The authors declare that the research was conducted in the absence of any commercial or financial relationships that could be construed as a potential conflict of interest.

Figures

Figure 1
Figure 1
Mechanisms of adverse reactions associated with CAR-T cell therapy. This figure vividly illustrates the primary adverse reaction mechanisms triggered by CAR-T cell therapy, described sequentially from left to right. Initially, it details reactions induced by high levels of pro-inflammatory cytokines, including Cytokine Release Syndrome (CRS), Immune Effector Cell-Associated Neurotoxicity Syndrome (ICANS), Secondary Hemophagocytic Lymphohistiocytosis (sHLH), mild systemic reactions, and CRS-related organ toxicity. Following this, the diagram shows off-target effects caused by shared antigens between tumor and healthy cells, leading to significant organ toxicity. Lastly, long-term adverse effects arise from a complex interplay of mechanisms, encompassing cell-associated hematotoxicity (CAHT), B/T cell aplasia, and secondary malignancies. The comprehensive depiction of these mechanisms not only reveals the potential risks associated with CAR-T therapy but also emphasizes the importance of meticulous monitoring and management of patients undergoing this treatment.
Figure 2
Figure 2
Systemic toxicity and off-target effects caused by CAR-T cell therapy.
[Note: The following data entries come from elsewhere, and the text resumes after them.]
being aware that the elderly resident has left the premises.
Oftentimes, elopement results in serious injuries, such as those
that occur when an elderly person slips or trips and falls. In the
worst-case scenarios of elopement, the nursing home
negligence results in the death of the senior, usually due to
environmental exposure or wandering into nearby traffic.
This figure delineates the systemic toxicities associated with off-target effects of CAR-T cell therapy, as visualized through a human body silhouette that maps the principal organs affected and their specific adverse reactions. Detailed are the pulmonary toxicities in the lungs, including cough, dyspnea, pulmonary edema, and ARDS; hepatotoxicity in the liver, evidenced by elevated liver enzymes; nephrotoxicity in the kidneys, marked by AKI; cardiotoxicity in the heart, manifesting as arrhythmias and heart failure; pancreatic toxicity in the pancreas, characterized by increased levels of lipase and amylase; gastrointestinal toxicity in the digestive tract, presenting as nausea, vomiting, abdominal pain, and bleeding; and dermatologic and mucosal toxicity, involving rashes, oral ulcers, and mucositis. Lines connecting these adverse reactions to CAR-T cells underscore the systemic nature of these off-target effects. The illustration emphasizes the critical need for rigorous monitoring and management of patients receiving CAR-T therapy to effectively mitigate the risks of multiorgan toxicity.